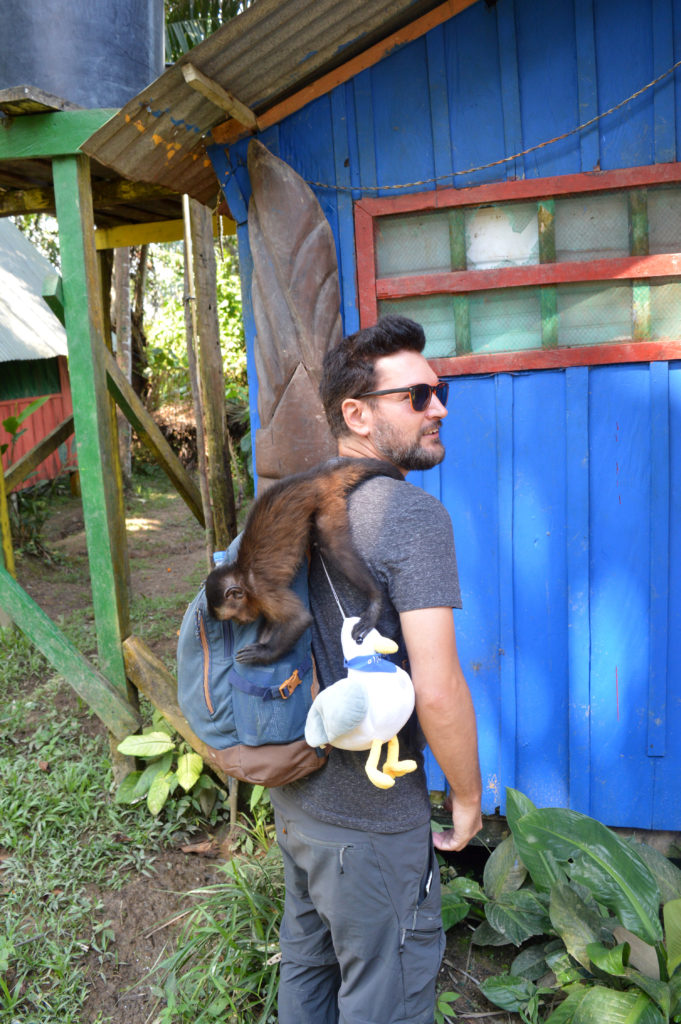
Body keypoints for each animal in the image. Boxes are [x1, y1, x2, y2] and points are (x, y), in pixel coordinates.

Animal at [204, 460, 401, 667]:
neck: (243, 578)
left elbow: (300, 619)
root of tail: (313, 478)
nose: (240, 622)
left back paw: (375, 597)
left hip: (324, 498)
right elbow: (274, 621)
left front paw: (263, 653)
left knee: (332, 544)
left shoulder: (263, 591)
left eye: (233, 617)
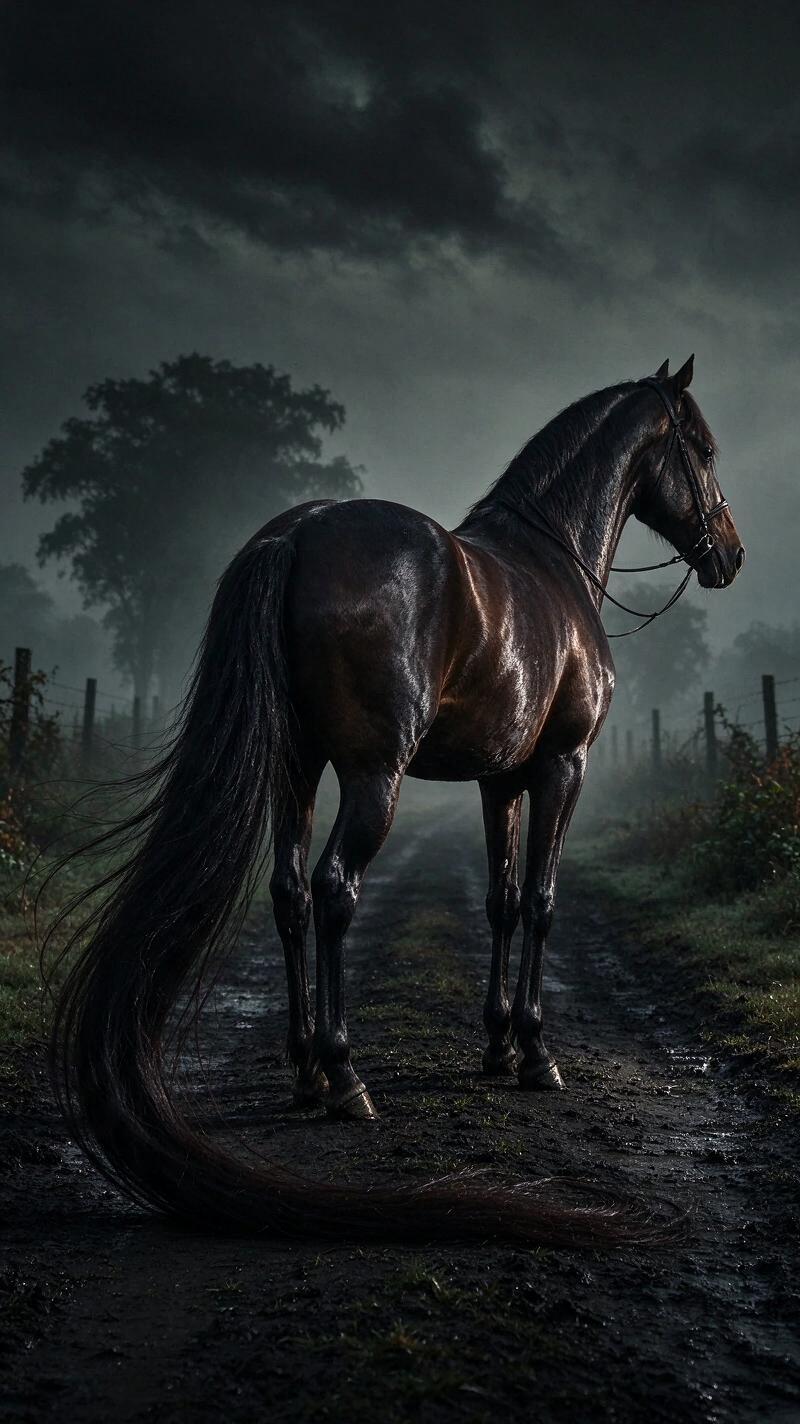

# About this task
Copy out all of the material exactly as written, without its pictures.

# Answer to the exercise
Body keypoints for each animal in the image. Boxes are [x1, y1, x2, y2] and points are (x, y), in pixel coordinates.

Animal at [204, 460, 401, 667]:
neck: (243, 578)
left elbow: (300, 619)
root of tail: (313, 478)
nose: (240, 622)
left back paw: (375, 597)
left hip: (324, 498)
right elbow: (274, 621)
left front paw: (263, 653)
left knee: (332, 544)
left shoulder: (263, 591)
left eye: (233, 617)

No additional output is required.